EXERCISE PROMPT => Repeat exactly the lines from the start of the entries below through the line containing "expression analysis of". Omit the rest.

THE DATA =>
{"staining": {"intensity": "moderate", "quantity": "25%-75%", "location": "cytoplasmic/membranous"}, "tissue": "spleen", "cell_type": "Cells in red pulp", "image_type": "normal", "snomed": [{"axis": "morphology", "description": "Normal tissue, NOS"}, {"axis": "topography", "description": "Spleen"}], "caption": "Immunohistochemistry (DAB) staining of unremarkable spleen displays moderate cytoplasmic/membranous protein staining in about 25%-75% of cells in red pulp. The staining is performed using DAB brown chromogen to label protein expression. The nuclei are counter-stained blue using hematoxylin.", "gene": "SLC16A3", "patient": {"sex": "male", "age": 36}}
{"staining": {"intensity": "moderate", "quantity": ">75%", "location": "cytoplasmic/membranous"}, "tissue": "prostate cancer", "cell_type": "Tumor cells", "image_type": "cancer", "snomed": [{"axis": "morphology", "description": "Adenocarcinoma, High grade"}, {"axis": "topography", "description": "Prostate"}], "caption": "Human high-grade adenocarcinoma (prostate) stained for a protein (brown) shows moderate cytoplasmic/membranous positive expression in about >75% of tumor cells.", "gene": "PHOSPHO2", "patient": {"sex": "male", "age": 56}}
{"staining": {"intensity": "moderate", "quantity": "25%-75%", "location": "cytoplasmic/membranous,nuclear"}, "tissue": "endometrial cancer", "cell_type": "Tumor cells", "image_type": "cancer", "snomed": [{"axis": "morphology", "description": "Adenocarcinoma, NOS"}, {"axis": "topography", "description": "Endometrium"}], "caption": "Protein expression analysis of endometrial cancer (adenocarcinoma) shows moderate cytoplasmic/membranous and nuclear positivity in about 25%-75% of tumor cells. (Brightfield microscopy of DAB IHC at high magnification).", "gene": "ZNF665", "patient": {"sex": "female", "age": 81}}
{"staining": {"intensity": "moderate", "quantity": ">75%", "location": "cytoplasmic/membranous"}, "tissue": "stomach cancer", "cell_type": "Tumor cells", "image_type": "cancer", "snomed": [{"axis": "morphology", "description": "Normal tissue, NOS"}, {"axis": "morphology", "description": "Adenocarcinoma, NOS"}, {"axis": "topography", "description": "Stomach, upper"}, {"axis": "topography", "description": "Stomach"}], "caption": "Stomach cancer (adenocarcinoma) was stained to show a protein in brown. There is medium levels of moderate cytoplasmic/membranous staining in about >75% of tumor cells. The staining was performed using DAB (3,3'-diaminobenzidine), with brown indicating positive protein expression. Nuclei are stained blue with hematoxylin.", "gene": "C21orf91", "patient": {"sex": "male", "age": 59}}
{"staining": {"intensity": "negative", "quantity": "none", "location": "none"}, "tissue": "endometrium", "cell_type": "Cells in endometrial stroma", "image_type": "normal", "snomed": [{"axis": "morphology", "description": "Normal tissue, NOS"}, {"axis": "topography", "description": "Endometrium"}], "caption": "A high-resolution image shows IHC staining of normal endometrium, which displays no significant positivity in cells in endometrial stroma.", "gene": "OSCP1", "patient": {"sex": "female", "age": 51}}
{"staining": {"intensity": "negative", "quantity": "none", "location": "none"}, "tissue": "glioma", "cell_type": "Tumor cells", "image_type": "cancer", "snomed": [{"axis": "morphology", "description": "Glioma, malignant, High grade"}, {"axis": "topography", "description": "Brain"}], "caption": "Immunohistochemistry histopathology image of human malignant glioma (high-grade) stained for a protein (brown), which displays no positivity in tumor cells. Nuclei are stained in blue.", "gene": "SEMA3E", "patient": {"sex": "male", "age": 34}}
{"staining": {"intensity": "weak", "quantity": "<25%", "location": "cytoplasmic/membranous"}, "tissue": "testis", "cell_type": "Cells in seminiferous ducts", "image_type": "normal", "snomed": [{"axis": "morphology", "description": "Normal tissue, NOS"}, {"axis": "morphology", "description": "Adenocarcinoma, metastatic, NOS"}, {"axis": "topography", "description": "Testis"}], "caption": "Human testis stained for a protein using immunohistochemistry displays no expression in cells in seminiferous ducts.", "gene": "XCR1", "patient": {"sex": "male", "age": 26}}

SOLUTION TO THE PROBLEM =>
{"staining": {"intensity": "moderate", "quantity": "25%-75%", "location": "cytoplasmic/membranous"}, "tissue": "spleen", "cell_type": "Cells in red pulp", "image_type": "normal", "snomed": [{"axis": "morphology", "description": "Normal tissue, NOS"}, {"axis": "topography", "description": "Spleen"}], "caption": "Immunohistochemistry (DAB) staining of unremarkable spleen displays moderate cytoplasmic/membranous protein staining in about 25%-75% of cells in red pulp. The staining is performed using DAB brown chromogen to label protein expression. The nuclei are counter-stained blue using hematoxylin.", "gene": "SLC16A3", "patient": {"sex": "male", "age": 36}}
{"staining": {"intensity": "moderate", "quantity": ">75%", "location": "cytoplasmic/membranous"}, "tissue": "prostate cancer", "cell_type": "Tumor cells", "image_type": "cancer", "snomed": [{"axis": "morphology", "description": "Adenocarcinoma, High grade"}, {"axis": "topography", "description": "Prostate"}], "caption": "Human high-grade adenocarcinoma (prostate) stained for a protein (brown) shows moderate cytoplasmic/membranous positive expression in about >75% of tumor cells.", "gene": "PHOSPHO2", "patient": {"sex": "male", "age": 56}}
{"staining": {"intensity": "moderate", "quantity": "25%-75%", "location": "cytoplasmic/membranous,nuclear"}, "tissue": "endometrial cancer", "cell_type": "Tumor cells", "image_type": "cancer", "snomed": [{"axis": "morphology", "description": "Adenocarcinoma, NOS"}, {"axis": "topography", "description": "Endometrium"}], "caption": "Protein expression analysis of endometrial cancer (adenocarcinoma) shows moderate cytoplasmic/membranous and nuclear positivity in about 25%-75% of tumor cells. (Brightfield microscopy of DAB IHC at high magnification).", "gene": "ZNF665", "patient": {"sex": "female", "age": 81}}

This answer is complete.